Extrahierter Text >>
►
Themen

Archiv

Prämiensparen bei der Sparkasse: Sparvertrag mit Prämienstaffel für 20 Jahre kann erst nach 20 Jahren gekündigt werden

| von

Titelbild: Ein Sparschwein steht zwischen Münzen.

Sparkasse Nürnberg kann Prämiensparverträge mit einer Laufzeit von 20 Jahren nicht vorzeitig kündigen

Nachdem unsere Kanzlei bereits erfolgreich beim Oberlandesgericht Nürnberg ein Verfahren geführt hat, wonach Sparverträge mit einer Vertragslaufzeit von 99 Jahren nicht vorzeitig gekündigt werden können, konnten wir nunmehr das erste Urteil eines Oberlandesgerichtes zugunsten eines Sparers erstreiten, dem zwar eine Sparprämie für 20 Jahre zugesagt worden war, der Sparvertrag aber dennoch vorzeitig gekündigt wurde.

Foto: Rechtsanwalt Dr. Erik Besold (FRIES Rechtsanwälte, Nürnberg)
RA Dr. Erik Besold

Im vom Oberlandesgericht Nürnberg entschiedenen Fall hatte unser Mandant im Jahr 2001 einen Sparvertrag mit der Sparkasse Nürnberg abgeschlossen, bei dem die Sparkasse Nürnberg eine vom 3.-14. Sparjahr ansteigende Sparprämie gewährt hatte. Für das 15.-20. Sparjahr hatte man eine Prämie von jeweils 50 % der jährlichen Sparbeiträge versprochen. Gleichwohl hat die Sparkasse Nürnberg den Sparvertrag im Jahr 2019 gekündigt, was dazu führen würde, dass unser Mandant die Sparprämie eben nicht für die vollen 20 Jahre erhält. Die Sparkasse Nürnberg hat die Kündigung auf ein Urteil des Bundesgerichtshofes vom 14.05.2019, Az. XI ZR 345/18 gestützt. In diesem Urteil hatte sich der Bundesgerichtshof aber mit einem Sparvertrag zu befassen, wo die Sparprämie nur für 15 Jahre versprochen worden war.

Nachdem wir den Rechtsstreit in der ersten Instanz vor dem Landgericht Nürnberg-Fürth noch verloren hatten, hat das Oberlandesgericht Nürnberg mit Urteil vom 29.03.2022, Az. 14 U 3259/20 die vorzeitige Kündigung für unzulässig erklärt. Das Oberlandesgericht Nürnberg folgt dabei unserer Argumentation, wonach ein Sparer die Prämienstaffel nur so auslegen könne, dass eine Kündigung in diesem Zeitraum durch die Sparkasse nicht möglich ist. Ansonsten könnte die Sparkasse den Anspruch auf die lukrative Sparprämie, die sich der Sparer durch seine jahrelange Vertragstreue gesichert hat, torpedieren.
◄
Teilaufgaben >>
1. Nenne Datum und Aktenzeichen des Urteils, mit dem das Oberlandesgericht Nürnberg laut dem Text zum Prämiensparen die vorzeitige Kündigung für unzulässig erklärt hat.
2. Knüpfe an den Text zum Prämiensparen an und führe ihn nach seinem letzten Satz weiter.

[Gespeicherte Einträge aus einer Sammlung]
►
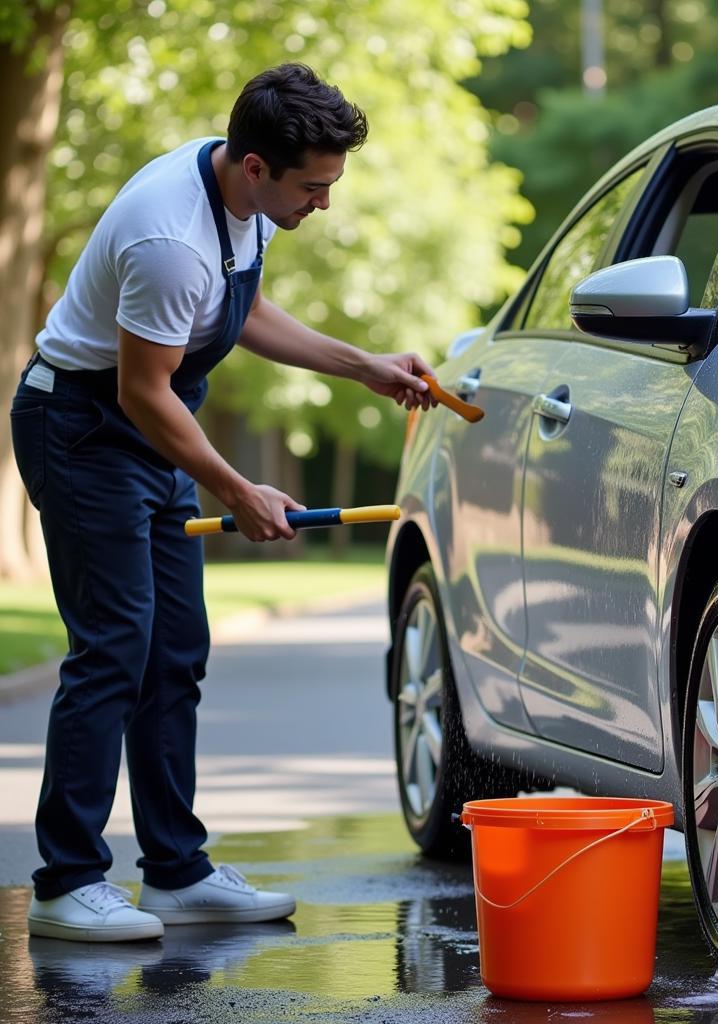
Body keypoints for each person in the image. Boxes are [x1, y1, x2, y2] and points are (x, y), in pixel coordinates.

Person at [9, 63, 436, 943]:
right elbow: (142, 390)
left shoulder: (241, 208)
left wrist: (367, 367)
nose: (324, 202)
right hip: (83, 427)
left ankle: (175, 872)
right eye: (313, 187)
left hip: (142, 424)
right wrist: (235, 488)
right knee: (114, 647)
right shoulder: (169, 238)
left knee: (176, 653)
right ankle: (66, 882)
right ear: (253, 165)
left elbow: (238, 313)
◄
Antworten je Aufgabe >>
1. Das Urteil stammt vom 29.03.2022 und trägt das Aktenzeichen 14 U 3259/20.

2.
Bundesweit tausende Sparverträge betroffen - ein Fall für den Bundesgerichtshof

Nachdem sich die Frage nach der Wirksamkeit der Kündigung bundesweit in einer Vielzahl von Fällen stellt (selbst bei vorsichtiger Schätzung gehen wir von einer 6-stelligen Zahl von betroffenen Sparverträgen aus) hat das Oberlandesgericht Nürnberg aufgrund der damit verbundenen grundsätzlichen Bedeutung die Revision zum Bundesgerichtshof zugelassen.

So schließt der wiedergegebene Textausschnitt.